— Task directions —
Filter the lines below, keeping each one that holds "requests".

[Start of section]

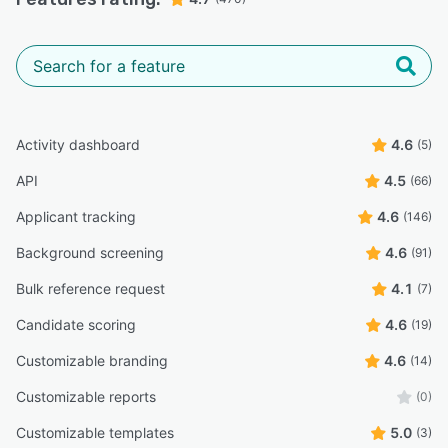
Activity dashboard
4.6
(5)
API
4.5
(66)
Applicant tracking
4.6
(146)
Background screening
4.6
(91)
Bulk reference request
4.1
(7)
Candidate scoring
4.6
(19)
Customizable branding
4.6
(14)
Customizable reports
(0)
Customizable templates
5.0
(3)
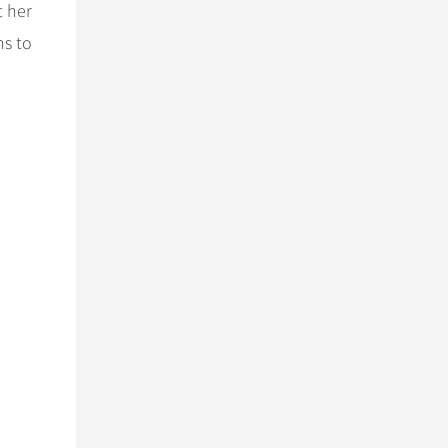
t her
ms to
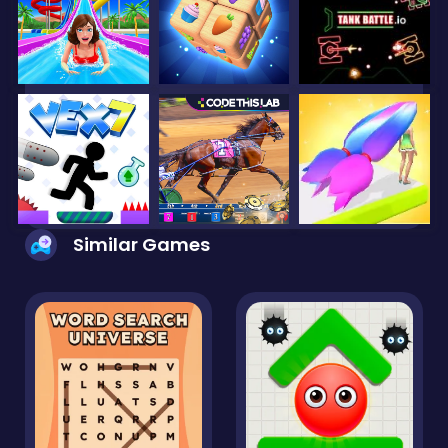
Similar Games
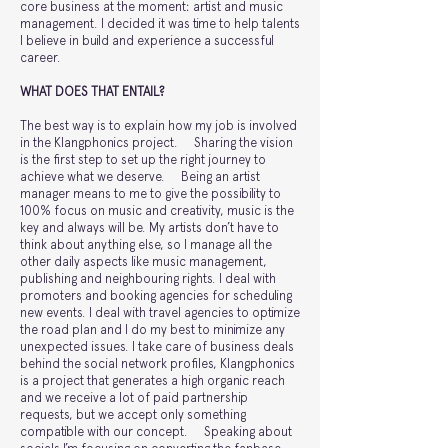
core business at the moment: artist and music
management. I decided it was time to help talents
I believe in build and experience a successful
career.
WHAT DOES THAT ENTAIL?
The best way is to explain how my job is involved
in the Klangphonics project. Sharing the vision
is the first step to set up the right journey to
achieve what we deserve. Being an artist
manager means to me to give the possibility to
100% focus on music and creativity, music is the
key and always will be. My artists don’t have to
think about anything else, so I manage all the
other daily aspects like music management,
publishing and neighbouring rights. I deal with
promoters and booking agencies for scheduling
new events. I deal with travel agencies to optimize
the road plan and I do my best to minimize any
unexpected issues. I take care of business deals
behind the social network profiles, Klangphonics
is a project that generates a high organic reach
and we receive a lot of paid partnership
requests, but we accept only something
compatible with our concept. Speaking about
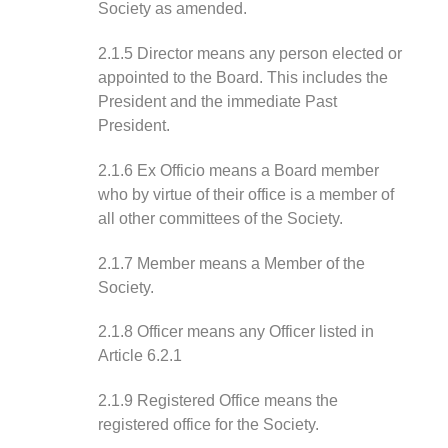
Society as amended.
2.1.5 Director means any person elected or
appointed to the Board. This includes the
President and the immediate Past
President.
2.1.6 Ex Officio means a Board member
who by virtue of their office is a member of
all other committees of the Society.
2.1.7 Member means a Member of the
Society.
2.1.8 Officer means any Officer listed in
Article 6.2.1
2.1.9 Registered Office means the
registered office for the Society.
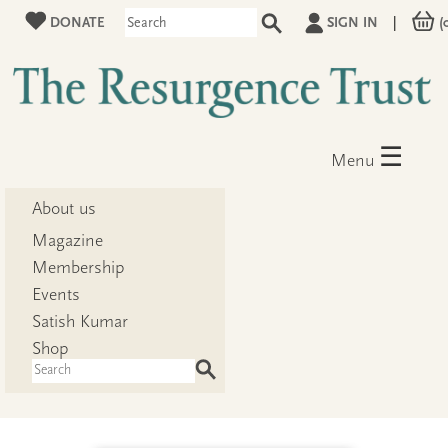
DONATE
SIGN IN
|
(
☰
Menu
About us
Magazine
Membership
Events
Satish Kumar
Shop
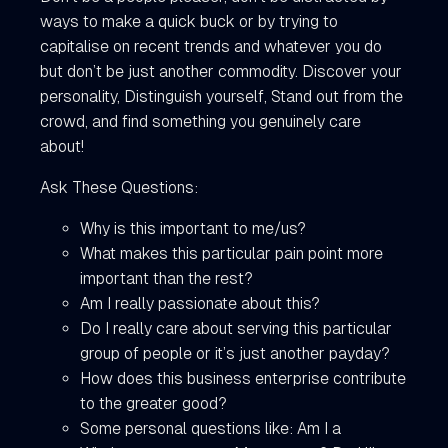
ways to make a quick buck or by trying to
capitalise on recent trends and whatever you do
but don’t be just another commodity. Discover your
personality, Distinguish yourself, Stand out from the
crowd, and find something you genuinely care
about!
Ask These Questions:
Why is this important to me/us?
What makes this particular pain point more
important than the rest?
Am I really passionate about this?
Do I really care about serving this particular
group of people or it’s just another payday?
How does this business enterprise contribute
to the greater good?
Some personal questions like: Am I a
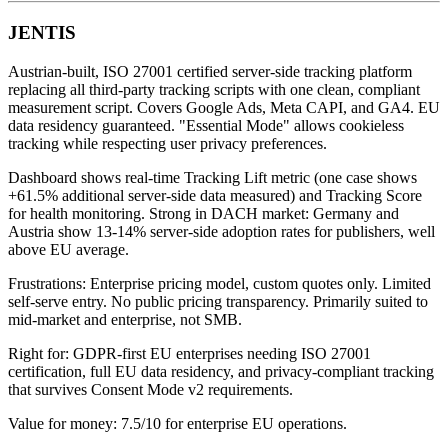
JENTIS
Austrian-built, ISO 27001 certified server-side tracking platform
replacing all third-party tracking scripts with one clean, compliant
measurement script. Covers Google Ads, Meta CAPI, and GA4. EU
data residency guaranteed. "Essential Mode" allows cookieless
tracking while respecting user privacy preferences.
Dashboard shows real-time Tracking Lift metric (one case shows
+61.5% additional server-side data measured) and Tracking Score
for health monitoring. Strong in DACH market: Germany and
Austria show 13-14% server-side adoption rates for publishers, well
above EU average.
Frustrations: Enterprise pricing model, custom quotes only. Limited
self-serve entry. No public pricing transparency. Primarily suited to
mid-market and enterprise, not SMB.
Right for: GDPR-first EU enterprises needing ISO 27001
certification, full EU data residency, and privacy-compliant tracking
that survives Consent Mode v2 requirements.
Value for money: 7.5/10 for enterprise EU operations.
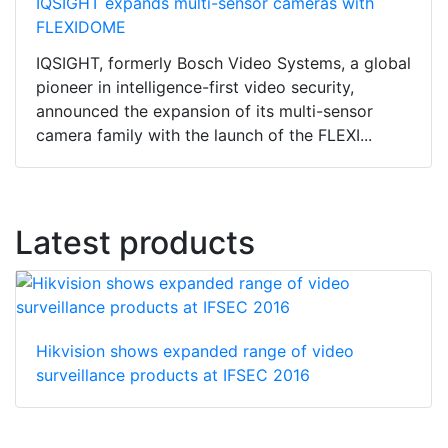
IQSIGHT expands multi-sensor cameras with
FLEXIDOME
IQSIGHT, formerly Bosch Video Systems, a global
pioneer in intelligence-first video security,
announced the expansion of its multi-sensor
camera family with the launch of the FLEXI...
Latest products
Hikvision shows expanded range of video
surveillance products at IFSEC 2016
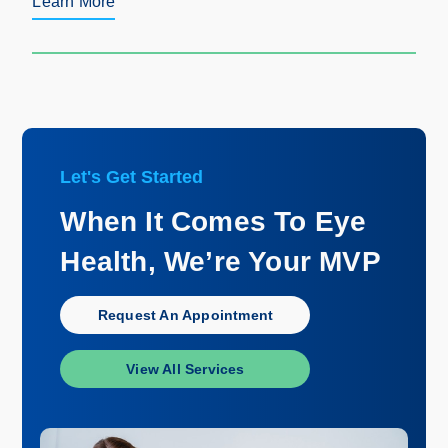
Learn More
Let's Get Started
When It Comes To Eye
Health, We’re Your MVP
Request An Appointment
View All Services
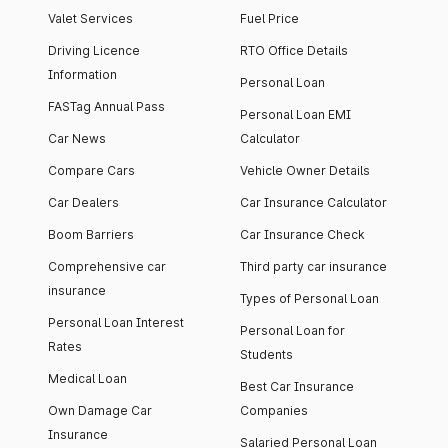
Valet Services
Fuel Price
Driving Licence
RTO Office Details
Information
Personal Loan
FASTag Annual Pass
Personal Loan EMI
Car News
Calculator
Compare Cars
Vehicle Owner Details
Car Dealers
Car Insurance Calculator
Boom Barriers
Car Insurance Check
Comprehensive car
Third party car insurance
insurance
Types of Personal Loan
Personal Loan Interest
Personal Loan for
Rates
Students
Medical Loan
Best Car Insurance
Own Damage Car
Companies
Insurance
Salaried Personal Loan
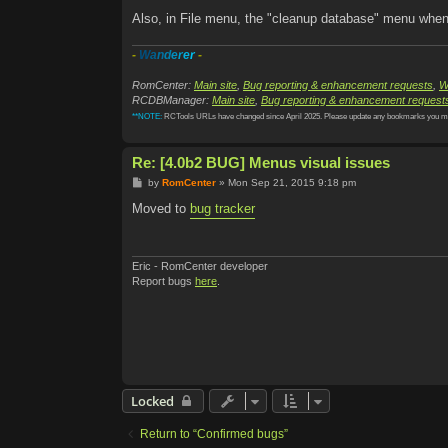
Also, in File menu, the "cleanup database" menu when 
-
W
a
n
d
e
r
e
r
-
RomCenter:
Main site
,
Bug reporting & enhancement requests
,
W
RCDBManager:
Main site
,
Bug reporting & enhancement request
**NOTE:
RCTools URLs have changed since April 2025. Please update any bookmarks you m
Re: [4.0b2 BUG] Menus visual issues
P
by
RomCenter
»
Mon Sep 21, 2015 9:18 pm
o
s
Moved to
bug tracker
t
Eric - RomCenter developer
Report bugs
here
.
Locked
Return to “Confirmed bugs”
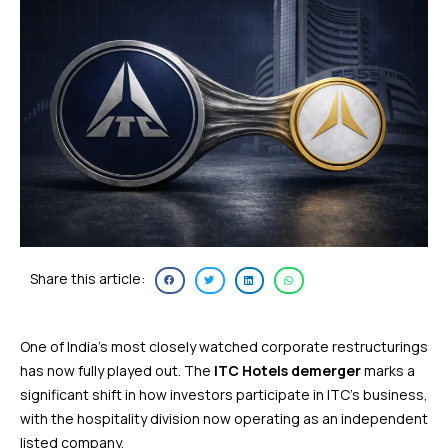
Share this article:
One of India’s most closely watched corporate restructurings
has now fully played out. The
ITC Hotels demerger
marks a
significant shift in how investors participate in ITC’s business,
with the hospitality division now operating as an independent
listed company.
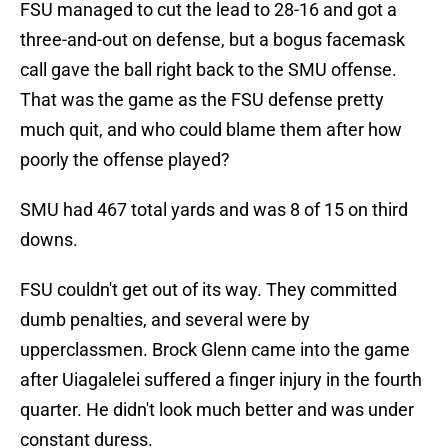
FSU managed to cut the lead to 28-16 and got a
three-and-out on defense, but a bogus facemask
call gave the ball right back to the SMU offense.
That was the game as the FSU defense pretty
much quit, and who could blame them after how
poorly the offense played?
SMU had 467 total yards and was 8 of 15 on third
downs.
FSU couldn't get out of its way. They committed
dumb penalties, and several were by
upperclassmen. Brock Glenn came into the game
after Uiagalelei suffered a finger injury in the fourth
quarter. He didn't look much better and was under
constant duress.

[End of section]

— Output of the task —
requests, but we accept only something
Bug reporting & enhancement requests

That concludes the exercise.